The effects of weighting in the regression analysis of survey data collected using non-probabilistic sampling methods: A secondary data analysis
MetadataShow full item record
Introduction When surveys are conducted especially for hidden populations, data is rarely collected using random sampling which is the ideal way to collect representative data. However, it is common practice to analyse this data as if it was collected through random sampling ignoring the sampling design. We sought to determine the effects of including weights in the analysis of survey data collected through non-probabilistic sampling methods.
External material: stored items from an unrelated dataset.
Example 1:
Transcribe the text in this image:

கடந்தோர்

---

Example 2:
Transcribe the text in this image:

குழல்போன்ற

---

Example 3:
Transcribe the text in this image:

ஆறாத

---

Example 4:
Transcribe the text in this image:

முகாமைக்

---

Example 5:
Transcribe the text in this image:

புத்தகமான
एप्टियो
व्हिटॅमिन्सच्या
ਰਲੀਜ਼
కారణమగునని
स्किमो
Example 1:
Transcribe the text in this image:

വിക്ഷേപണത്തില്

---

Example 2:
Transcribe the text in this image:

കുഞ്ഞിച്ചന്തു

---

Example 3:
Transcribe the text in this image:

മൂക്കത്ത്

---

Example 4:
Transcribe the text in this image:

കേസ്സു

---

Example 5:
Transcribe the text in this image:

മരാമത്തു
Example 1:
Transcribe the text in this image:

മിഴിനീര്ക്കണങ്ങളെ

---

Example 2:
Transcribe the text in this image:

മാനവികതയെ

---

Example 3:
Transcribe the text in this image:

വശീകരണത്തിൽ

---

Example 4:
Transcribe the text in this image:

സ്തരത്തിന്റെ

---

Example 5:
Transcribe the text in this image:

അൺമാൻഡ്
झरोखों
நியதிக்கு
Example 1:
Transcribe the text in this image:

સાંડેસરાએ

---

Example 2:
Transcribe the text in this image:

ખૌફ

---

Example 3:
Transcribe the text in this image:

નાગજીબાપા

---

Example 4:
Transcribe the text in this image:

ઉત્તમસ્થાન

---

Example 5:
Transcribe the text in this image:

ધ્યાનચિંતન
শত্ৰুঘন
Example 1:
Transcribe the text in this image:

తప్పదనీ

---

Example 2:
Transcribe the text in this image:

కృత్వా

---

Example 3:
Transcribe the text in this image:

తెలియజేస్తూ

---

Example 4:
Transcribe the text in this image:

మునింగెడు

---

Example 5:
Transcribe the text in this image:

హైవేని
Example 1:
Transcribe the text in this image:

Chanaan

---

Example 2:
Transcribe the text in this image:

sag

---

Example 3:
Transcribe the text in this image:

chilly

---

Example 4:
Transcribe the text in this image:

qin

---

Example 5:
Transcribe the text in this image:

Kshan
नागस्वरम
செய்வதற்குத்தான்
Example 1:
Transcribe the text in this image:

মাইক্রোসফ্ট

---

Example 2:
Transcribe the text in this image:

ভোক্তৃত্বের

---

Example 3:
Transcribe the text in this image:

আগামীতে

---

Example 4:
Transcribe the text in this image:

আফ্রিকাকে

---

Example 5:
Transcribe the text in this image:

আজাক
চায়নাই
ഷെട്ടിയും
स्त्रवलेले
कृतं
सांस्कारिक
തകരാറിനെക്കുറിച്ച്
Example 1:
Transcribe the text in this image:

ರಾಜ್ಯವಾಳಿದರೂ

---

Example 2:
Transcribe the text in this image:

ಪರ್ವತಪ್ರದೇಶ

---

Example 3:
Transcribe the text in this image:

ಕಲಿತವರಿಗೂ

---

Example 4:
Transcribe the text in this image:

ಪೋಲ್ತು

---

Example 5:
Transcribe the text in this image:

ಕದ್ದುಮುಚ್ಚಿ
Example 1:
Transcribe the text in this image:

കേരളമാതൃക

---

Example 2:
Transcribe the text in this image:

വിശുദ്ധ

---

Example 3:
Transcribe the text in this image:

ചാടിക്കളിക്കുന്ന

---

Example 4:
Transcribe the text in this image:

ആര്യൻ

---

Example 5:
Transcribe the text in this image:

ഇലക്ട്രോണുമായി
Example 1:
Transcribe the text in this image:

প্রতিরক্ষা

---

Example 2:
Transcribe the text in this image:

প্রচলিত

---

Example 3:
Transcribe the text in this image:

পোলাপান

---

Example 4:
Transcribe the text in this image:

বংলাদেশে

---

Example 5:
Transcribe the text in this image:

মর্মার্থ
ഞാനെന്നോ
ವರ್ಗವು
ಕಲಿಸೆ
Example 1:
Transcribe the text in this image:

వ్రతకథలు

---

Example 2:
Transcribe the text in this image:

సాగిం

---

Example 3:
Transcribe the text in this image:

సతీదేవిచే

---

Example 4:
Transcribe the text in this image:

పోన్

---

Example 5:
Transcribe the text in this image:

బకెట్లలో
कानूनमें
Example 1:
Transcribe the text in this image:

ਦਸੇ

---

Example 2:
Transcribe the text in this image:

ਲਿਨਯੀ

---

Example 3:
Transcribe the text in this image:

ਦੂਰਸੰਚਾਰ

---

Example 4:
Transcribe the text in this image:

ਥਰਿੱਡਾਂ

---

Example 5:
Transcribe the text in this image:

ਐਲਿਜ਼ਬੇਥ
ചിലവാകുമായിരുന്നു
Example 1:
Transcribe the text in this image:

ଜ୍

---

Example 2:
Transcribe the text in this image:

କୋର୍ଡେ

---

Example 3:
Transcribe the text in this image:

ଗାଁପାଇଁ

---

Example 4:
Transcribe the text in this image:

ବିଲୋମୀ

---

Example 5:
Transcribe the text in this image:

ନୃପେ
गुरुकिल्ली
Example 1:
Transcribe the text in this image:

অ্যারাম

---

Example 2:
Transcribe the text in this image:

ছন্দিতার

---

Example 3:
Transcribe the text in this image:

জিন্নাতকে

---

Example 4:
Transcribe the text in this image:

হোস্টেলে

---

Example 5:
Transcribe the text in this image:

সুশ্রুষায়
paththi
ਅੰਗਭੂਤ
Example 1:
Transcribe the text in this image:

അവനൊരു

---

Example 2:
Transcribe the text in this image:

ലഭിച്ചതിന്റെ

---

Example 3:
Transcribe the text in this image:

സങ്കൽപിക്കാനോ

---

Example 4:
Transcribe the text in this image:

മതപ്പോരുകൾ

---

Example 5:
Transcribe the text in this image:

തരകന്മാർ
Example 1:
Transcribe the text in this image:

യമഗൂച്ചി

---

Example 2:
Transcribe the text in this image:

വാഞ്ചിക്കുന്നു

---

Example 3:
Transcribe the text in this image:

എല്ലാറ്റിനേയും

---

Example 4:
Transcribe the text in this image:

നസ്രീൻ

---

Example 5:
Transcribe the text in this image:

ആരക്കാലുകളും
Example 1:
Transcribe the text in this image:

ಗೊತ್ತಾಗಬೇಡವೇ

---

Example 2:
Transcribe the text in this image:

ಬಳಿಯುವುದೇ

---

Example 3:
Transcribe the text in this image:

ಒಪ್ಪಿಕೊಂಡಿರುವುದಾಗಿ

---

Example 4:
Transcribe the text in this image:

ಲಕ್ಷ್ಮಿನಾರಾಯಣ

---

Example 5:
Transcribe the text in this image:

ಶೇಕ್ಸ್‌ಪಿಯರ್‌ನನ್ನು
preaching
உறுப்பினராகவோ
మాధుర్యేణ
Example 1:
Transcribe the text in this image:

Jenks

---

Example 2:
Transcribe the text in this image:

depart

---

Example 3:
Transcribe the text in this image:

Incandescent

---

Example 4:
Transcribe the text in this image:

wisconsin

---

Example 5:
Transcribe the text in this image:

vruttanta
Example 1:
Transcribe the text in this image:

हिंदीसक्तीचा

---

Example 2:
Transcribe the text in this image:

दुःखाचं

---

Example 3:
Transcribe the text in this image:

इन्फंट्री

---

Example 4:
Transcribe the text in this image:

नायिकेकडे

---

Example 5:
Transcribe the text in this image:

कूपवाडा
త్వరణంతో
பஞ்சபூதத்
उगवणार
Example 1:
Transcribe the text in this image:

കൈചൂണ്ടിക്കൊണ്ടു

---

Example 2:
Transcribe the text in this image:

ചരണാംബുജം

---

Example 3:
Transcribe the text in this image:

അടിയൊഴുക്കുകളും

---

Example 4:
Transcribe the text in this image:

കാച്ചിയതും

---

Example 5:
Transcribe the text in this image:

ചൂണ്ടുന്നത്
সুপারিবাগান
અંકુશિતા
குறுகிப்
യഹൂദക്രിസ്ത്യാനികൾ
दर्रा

Broad objective To assess the effects of weighting on risk taking behaviours associated with STIs among female sex workers (FSW) and long distance truck drivers (LDTD) in Beitbridge using weighted and unweighted logistic regression models. Methods Both inverse probability weighted and unweighted forward selection multivariate logistic modelling techniques were used to determine significant risk taking behaviours associated with STIs in FSW and LDTD. Final models compared magnitude of the difference between odds ratios, the selection of final variables, standard errors,statistical significance of selected variables and the overall fit of the models to determine whether or not we believed weighted models were more appropriate for the analysis of the survey data for FSW and LDTD. Results For risk taking behaviours associated with STIs, inclusion of weights resulted in an increase in the odds ratios, a decrease in the standard errors and narrowing of theconfidence intervals for the parameters in the weighted model for FSW. In the weighted model for LDTD, the odds ratios were higher than in the unweighted model and the confidence intervals were slightly narrow. However, the standard errors were higher in the weighted models. Conclusion Based on the results, we concluded that weighting in the regression analysis of survey data collected using non probabilistic sampling methods helps to improve the precision of the regression estimates; hence weighted models should be used.